> [REQUIRED ACTION]: In the records below, some lines contain the word "round". Copy each of them.

☆ ☆ ☆

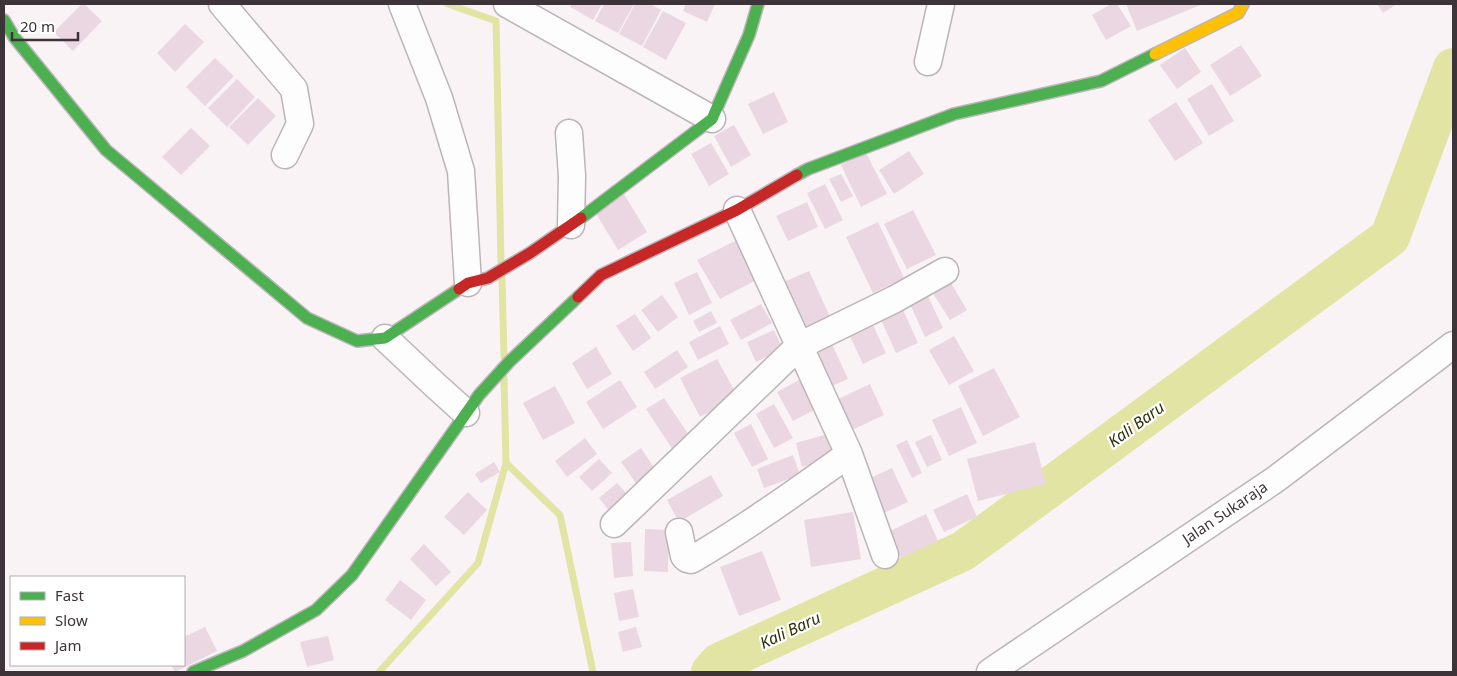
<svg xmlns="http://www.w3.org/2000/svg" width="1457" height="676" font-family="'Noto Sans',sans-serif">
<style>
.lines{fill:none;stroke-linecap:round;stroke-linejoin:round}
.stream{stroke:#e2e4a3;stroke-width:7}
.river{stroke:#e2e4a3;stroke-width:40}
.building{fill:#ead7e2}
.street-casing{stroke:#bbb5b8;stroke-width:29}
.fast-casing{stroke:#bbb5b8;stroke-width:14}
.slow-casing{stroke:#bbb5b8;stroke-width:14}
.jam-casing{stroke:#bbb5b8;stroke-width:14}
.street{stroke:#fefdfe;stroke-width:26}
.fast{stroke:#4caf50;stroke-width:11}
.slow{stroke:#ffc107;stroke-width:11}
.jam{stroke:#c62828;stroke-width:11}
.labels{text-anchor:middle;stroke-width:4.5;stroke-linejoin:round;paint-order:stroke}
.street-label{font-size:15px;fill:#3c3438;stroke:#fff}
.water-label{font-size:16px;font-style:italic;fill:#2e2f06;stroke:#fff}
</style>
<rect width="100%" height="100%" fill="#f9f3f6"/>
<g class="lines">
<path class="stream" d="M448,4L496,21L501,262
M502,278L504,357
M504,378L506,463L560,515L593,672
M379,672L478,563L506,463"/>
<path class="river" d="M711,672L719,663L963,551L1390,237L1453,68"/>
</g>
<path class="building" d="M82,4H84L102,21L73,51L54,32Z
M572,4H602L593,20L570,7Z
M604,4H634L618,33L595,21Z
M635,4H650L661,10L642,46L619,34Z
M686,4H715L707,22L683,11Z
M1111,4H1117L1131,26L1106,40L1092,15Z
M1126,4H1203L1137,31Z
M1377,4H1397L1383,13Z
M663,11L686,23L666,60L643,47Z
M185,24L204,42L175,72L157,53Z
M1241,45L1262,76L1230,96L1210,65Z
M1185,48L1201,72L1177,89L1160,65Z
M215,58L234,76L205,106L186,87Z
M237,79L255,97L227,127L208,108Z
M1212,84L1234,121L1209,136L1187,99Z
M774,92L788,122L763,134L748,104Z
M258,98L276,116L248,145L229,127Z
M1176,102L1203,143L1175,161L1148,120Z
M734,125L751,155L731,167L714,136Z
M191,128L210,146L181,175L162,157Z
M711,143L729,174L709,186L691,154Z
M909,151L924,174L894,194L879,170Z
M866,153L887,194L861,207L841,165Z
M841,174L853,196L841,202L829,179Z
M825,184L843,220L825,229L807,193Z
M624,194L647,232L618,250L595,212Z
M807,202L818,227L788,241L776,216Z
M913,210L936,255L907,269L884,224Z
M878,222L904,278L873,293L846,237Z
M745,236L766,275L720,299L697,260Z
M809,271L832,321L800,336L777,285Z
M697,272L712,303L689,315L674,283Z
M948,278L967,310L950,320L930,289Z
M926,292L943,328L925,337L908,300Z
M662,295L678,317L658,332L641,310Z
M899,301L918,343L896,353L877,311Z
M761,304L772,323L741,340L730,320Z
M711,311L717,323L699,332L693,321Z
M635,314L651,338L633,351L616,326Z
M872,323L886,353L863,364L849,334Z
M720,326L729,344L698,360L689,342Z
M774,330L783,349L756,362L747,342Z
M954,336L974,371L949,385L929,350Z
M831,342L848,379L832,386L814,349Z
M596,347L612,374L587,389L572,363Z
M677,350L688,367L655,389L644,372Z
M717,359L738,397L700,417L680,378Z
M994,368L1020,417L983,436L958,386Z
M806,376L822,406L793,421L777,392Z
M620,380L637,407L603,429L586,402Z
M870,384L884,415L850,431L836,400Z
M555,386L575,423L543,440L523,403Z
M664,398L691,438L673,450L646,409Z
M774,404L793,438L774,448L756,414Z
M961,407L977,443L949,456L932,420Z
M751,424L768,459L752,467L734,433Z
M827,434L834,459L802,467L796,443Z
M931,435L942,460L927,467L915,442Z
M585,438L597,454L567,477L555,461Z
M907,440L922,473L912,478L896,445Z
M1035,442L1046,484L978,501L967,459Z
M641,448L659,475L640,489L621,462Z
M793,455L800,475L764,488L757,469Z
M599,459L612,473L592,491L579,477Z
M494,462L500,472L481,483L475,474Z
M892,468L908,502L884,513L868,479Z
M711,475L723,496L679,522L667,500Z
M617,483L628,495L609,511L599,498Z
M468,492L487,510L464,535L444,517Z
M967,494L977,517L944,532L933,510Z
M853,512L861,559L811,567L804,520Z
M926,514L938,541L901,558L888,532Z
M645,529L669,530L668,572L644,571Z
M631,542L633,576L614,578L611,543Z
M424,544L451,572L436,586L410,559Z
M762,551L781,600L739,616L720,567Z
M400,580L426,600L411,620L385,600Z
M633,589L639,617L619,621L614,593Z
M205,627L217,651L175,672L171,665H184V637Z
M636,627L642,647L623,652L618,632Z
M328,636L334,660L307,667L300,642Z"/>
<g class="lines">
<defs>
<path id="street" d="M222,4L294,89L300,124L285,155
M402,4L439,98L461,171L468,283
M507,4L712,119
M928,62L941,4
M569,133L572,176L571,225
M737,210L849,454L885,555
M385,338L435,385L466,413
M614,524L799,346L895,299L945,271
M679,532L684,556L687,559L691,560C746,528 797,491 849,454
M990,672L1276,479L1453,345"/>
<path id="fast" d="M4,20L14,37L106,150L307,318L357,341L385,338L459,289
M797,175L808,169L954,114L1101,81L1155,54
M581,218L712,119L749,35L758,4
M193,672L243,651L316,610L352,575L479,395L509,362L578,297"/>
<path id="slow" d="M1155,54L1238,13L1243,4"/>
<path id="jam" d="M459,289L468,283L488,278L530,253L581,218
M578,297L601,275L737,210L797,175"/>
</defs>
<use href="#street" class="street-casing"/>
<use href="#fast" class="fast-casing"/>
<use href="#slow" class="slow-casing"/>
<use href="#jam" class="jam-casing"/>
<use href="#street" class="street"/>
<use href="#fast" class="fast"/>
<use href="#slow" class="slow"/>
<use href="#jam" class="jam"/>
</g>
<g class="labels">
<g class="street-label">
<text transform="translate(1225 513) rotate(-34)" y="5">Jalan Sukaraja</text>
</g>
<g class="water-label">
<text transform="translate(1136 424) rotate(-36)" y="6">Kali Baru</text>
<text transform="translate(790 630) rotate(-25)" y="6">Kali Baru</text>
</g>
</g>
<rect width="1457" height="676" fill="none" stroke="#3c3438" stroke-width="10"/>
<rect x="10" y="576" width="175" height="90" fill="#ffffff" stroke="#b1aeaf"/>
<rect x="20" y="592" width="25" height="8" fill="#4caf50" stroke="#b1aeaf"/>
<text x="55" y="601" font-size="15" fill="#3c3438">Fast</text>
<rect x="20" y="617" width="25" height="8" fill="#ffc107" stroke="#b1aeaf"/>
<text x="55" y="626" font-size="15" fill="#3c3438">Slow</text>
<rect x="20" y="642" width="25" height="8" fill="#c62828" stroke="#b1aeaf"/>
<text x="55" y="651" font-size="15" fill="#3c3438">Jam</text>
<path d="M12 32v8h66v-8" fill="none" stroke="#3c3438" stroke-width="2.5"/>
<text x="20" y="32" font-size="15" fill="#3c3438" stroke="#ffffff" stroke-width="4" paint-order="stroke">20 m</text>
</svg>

☆ ☆ ☆

> [WRITTEN ANSWER]:
.lines{fill:none;stroke-linecap:round;stroke-linejoin:round}
.labels{text-anchor:middle;stroke-width:4.5;stroke-linejoin:round;paint-order:stroke}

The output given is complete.